Although the data below holds other lines too, output only those from the line with "X396919Y824827D01*" up to and including the line with "X396918Y811617D01*", exactly as they appear.

Hardware design source data
==================================================

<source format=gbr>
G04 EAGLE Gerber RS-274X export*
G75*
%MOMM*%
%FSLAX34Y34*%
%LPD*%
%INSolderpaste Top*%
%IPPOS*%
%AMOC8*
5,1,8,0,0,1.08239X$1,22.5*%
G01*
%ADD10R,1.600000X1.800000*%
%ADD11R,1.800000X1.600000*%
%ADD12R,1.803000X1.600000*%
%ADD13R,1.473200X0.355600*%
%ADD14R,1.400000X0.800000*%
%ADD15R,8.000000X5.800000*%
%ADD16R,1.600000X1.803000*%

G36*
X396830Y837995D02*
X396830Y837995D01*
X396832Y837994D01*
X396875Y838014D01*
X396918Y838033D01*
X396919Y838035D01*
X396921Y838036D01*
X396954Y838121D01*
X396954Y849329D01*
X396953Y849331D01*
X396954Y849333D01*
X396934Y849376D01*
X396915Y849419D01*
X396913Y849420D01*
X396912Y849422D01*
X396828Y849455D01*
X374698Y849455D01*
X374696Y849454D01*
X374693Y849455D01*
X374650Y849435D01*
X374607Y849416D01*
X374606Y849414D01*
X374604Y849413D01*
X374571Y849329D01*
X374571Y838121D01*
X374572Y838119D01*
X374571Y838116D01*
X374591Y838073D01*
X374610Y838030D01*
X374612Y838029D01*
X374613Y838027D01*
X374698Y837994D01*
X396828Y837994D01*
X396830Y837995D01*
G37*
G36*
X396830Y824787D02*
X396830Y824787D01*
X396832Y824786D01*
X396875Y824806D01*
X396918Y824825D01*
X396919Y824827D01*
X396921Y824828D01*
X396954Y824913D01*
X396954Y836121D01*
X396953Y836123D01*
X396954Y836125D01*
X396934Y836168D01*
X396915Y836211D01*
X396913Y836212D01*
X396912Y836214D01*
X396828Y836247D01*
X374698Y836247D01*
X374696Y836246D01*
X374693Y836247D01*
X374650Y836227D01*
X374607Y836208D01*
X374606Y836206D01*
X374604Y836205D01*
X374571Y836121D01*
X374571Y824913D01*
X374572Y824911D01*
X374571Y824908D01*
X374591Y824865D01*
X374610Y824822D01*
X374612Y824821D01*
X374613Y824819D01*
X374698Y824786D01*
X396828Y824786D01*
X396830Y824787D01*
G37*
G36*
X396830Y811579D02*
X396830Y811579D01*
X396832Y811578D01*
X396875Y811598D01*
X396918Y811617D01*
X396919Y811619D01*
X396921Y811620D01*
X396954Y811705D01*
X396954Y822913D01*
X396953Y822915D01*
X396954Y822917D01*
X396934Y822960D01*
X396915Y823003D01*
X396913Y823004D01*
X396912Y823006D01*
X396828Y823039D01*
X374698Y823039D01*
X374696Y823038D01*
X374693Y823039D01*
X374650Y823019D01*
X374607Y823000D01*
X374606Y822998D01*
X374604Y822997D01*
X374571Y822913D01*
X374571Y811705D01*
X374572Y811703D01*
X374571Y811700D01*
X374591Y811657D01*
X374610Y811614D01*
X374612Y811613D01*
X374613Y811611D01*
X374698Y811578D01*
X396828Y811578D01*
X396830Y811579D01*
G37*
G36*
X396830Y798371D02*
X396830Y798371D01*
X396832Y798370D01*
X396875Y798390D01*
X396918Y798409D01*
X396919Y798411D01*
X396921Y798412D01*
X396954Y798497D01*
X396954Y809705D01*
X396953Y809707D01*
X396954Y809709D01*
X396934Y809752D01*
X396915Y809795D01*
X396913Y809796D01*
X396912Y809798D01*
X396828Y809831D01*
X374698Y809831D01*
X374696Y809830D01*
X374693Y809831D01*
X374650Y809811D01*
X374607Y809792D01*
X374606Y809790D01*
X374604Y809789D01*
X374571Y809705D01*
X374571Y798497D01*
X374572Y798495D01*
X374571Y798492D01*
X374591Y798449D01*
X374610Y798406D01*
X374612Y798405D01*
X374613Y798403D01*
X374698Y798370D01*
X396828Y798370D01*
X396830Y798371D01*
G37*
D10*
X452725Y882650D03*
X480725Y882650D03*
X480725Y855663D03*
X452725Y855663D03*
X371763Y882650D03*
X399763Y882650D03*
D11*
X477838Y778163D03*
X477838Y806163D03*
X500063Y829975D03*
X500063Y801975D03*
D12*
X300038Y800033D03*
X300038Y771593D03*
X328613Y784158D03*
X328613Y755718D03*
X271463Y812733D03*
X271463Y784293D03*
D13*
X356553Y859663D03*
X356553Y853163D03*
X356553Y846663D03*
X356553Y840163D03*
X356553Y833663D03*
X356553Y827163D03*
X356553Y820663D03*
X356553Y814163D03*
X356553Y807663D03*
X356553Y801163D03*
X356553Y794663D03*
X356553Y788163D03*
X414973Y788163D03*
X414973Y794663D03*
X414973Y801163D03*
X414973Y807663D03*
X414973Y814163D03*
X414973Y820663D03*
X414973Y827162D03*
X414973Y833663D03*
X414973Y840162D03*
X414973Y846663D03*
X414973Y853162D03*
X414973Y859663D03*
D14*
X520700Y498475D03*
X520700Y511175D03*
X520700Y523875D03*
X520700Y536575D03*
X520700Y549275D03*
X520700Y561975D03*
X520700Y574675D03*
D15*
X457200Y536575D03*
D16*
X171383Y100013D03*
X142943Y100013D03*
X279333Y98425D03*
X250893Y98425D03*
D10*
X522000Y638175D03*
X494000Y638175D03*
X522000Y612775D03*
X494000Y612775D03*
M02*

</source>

==================================================

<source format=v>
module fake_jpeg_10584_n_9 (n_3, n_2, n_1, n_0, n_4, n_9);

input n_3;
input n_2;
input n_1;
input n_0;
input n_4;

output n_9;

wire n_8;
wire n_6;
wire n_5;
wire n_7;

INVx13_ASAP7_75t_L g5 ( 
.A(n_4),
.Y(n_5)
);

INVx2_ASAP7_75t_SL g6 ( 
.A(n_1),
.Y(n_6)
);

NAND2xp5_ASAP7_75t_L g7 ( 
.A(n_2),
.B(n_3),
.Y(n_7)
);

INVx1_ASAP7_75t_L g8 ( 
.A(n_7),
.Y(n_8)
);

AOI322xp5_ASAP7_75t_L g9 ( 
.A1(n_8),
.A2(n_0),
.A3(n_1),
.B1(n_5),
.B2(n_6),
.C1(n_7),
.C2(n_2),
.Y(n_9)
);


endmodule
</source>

==================================================

ANSWER AREA>
X396919Y824827D01*
X396921Y824828D01*
X396954Y824913D01*
X396954Y836121D01*
X396953Y836123D01*
X396954Y836125D01*
X396934Y836168D01*
X396915Y836211D01*
X396913Y836212D01*
X396912Y836214D01*
X396828Y836247D01*
X374698Y836247D01*
X374696Y836246D01*
X374693Y836247D01*
X374650Y836227D01*
X374607Y836208D01*
X374606Y836206D01*
X374604Y836205D01*
X374571Y836121D01*
X374571Y824913D01*
X374572Y824911D01*
X374571Y824908D01*
X374591Y824865D01*
X374610Y824822D01*
X374612Y824821D01*
X374613Y824819D01*
X374698Y824786D01*
X396828Y824786D01*
X396830Y824787D01*
G37*
G36*
X396830Y811579D02*
X396830Y811579D01*
X396832Y811578D01*
X396875Y811598D01*
X396918Y811617D01*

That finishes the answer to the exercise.